#### Excerpt:
MAP pursues Palestinian health and dignity at the UN Human Rights Council

MAP’s Director of Advocacy and Campaigns, Neil Sammonds, reports MAP’s visit to the UN Human Rights Council in Geneva this week:

We were in Geneva this week to attend the UN Human Rights Council (HRC), during which the human rights situation in the occupied Palestinian territory (oPt) was widely discussed.  We met with representatives of governments, of UN, EU and international bodies and of course with many Palestinian and other human rights organisations to discuss, in particular, Palestinians’ right to health.

It was great to have with us MAP’s recent reports on Palestinians’ access to and for protection of Palestinian healthcare, in which the main obstacles and dangers are so clearly documented. One of four oPt resolutions being discussed by the HRC was to be on accountability for violations of international law, and we strongly demonstrated not only that Palestinian hospitals, clinics, ambulances and medical workers have been so widely damaged and destroyed by military attacks but, as for example found by the UN Commission of Inquiry, that Israel’s record in holding such wrongdoers to account is “lamentable”.

MAP held a side-event on the issue, Ensuring accountability for attacks on healthcare and achieving the right to health for Palestinians in the oPt. Basman Alashi, Director of the al-Wafa Hospital addressed the room powerfully from Gaza via phone and described the destruction of his hospital in 2014 and its ongoing negative impact. Mahmoud AbuRahma of Al Mezan Center for Human Rights explained their thwarted endeavours to obtain justice and accountability through Israel’s own domestic mechanisms, and Munir Nuseibah of the Community Action Centre spoke of increasing barriers to healthcare for Palestinians in East Jerusalem. As chair, I added details on the worsening – and sometimes lethal – health consequences of 10 years of closure and blockade on Gaza, the permit system and delays at checkpoints.

#### Given entries:

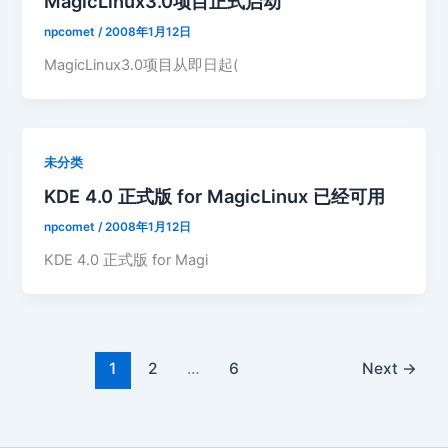
MagicLinux3.0项目正式启动
npcomet
/
2008年1月12日
MagicLinux3.0项目从即日起(
未分类
KDE 4.0 正式版 for MagicLinux 已经可用
npcomet
/
2008年1月12日
KDE 4.0 正式版 for Magi
1
2
…
6
Next
→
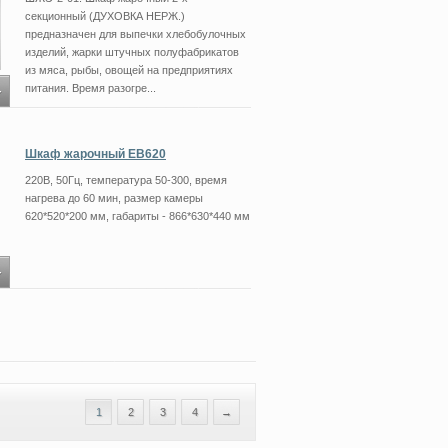
секционный (ДУХОВКА НЕРЖ.)
предназначен для выпечки хлебобулочных
изделий, жарки штучных полуфабрикатов
из мяса, рыбы, овощей на предприятиях
питания. Время разогре...
Шкаф жарочный ЕВ620
220В, 50Гц, температура 50-300, время
нагрева до 60 мин, размер камеры
620*520*200 мм, габариты - 866*630*440 мм
1
2
3
4
→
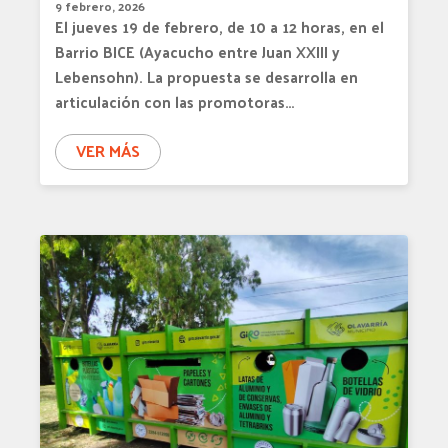
9 febrero, 2026
El jueves 19 de febrero, de 10 a 12 horas, en el
Barrio BICE (Ayacucho entre Juan XXIII y
Lebensohn). La propuesta se desarrolla en
articulación con las promotoras…
VER MÁS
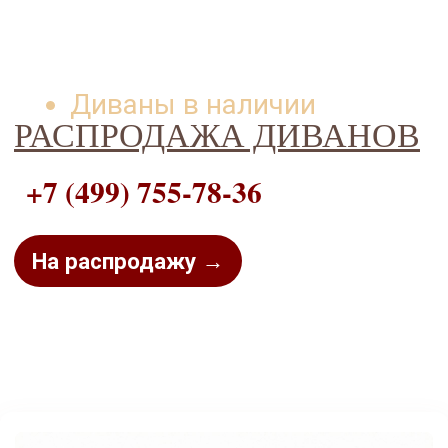
Диваны в наличии
РАСПРОДАЖА ДИВАНОВ
+7 (499) 755-78-36
На распродажу →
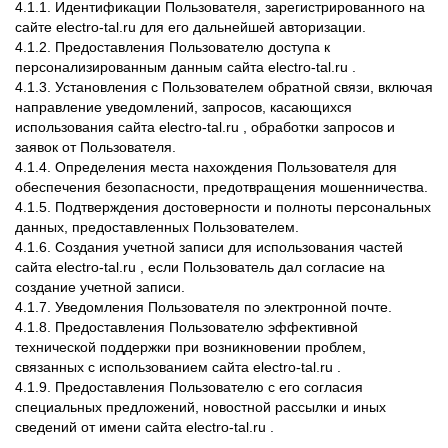
4.1.1. Идентификации Пользователя, зарегистрированного на
сайте electro-tal.ru для его дальнейшей авторизации.
4.1.2. Предоставления Пользователю доступа к
персонализированным данным сайта electro-tal.ru .
4.1.3. Установления с Пользователем обратной связи, включая
направление уведомлений, запросов, касающихся
использования сайта electro-tal.ru , обработки запросов и
заявок от Пользователя.
4.1.4. Определения места нахождения Пользователя для
обеспечения безопасности, предотвращения мошенничества.
4.1.5. Подтверждения достоверности и полноты персональных
данных, предоставленных Пользователем.
4.1.6. Создания учетной записи для использования частей
сайта electro-tal.ru , если Пользователь дал согласие на
создание учетной записи.
4.1.7. Уведомления Пользователя по электронной почте.
4.1.8. Предоставления Пользователю эффективной
технической поддержки при возникновении проблем,
связанных с использованием сайта electro-tal.ru .
4.1.9. Предоставления Пользователю с его согласия
специальных предложений, новостной рассылки и иных
сведений от имени сайта electro-tal.ru .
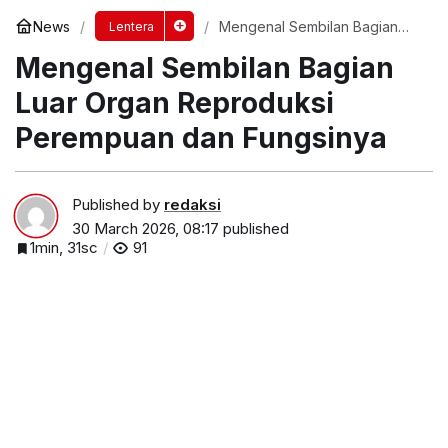
News
Mengenal Sembilan Bagian
Lentera
Luar Organ Reproduksi
Mengenal Sembilan Bagian
Perempuan dan Fungsinya
Luar Organ Reproduksi
Perempuan dan Fungsinya
Published by
redaksi
30 March 2026, 08:17
published
1min, 31sc
91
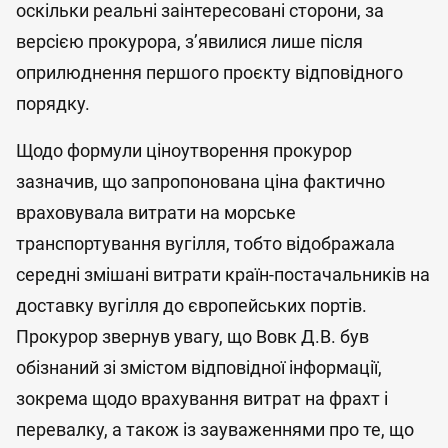
оскільки реальні заінтересовані сторони, за
версією прокурора, з’явилися лише після
оприлюднення першого проєкту відповідного
порядку.
Щодо формули ціноутворення прокурор
зазначив, що запропонована ціна фактично
враховувала витрати на морське
транспортування вугілля, тобто відображала
середні змішані витрати країн-постачальників на
доставку вугілля до європейських портів.
Прокурор звернув увагу, що Вовк Д.В. був
обізнаний зі змістом відповідної інформації,
зокрема щодо врахування витрат на фрахт і
перевалку, а також із зауваженнями про те, що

#### What to work on:
1) In the MAP article, who spoke to the side-event by phone from Gaza?
2) Retype everything in the MAP article from "MAP’s Director of" down to "right to health.".
The material after the MAP article isn't needed here.

#### Solutions in order:
1) Basman Alashi, Director of the al-Wafa Hospital.

2)
MAP’s Director of Advocacy and Campaigns, Neil Sammonds, reports MAP’s visit to the UN Human Rights Council in Geneva this week:

We were in Geneva this week to attend the UN Human Rights Council (HRC), during which the human rights situation in the occupied Palestinian territory (oPt) was widely discussed.  We met with representatives of governments, of UN, EU and international bodies and of course with many Palestinian and other human rights organisations to discuss, in particular, Palestinians’ right to health.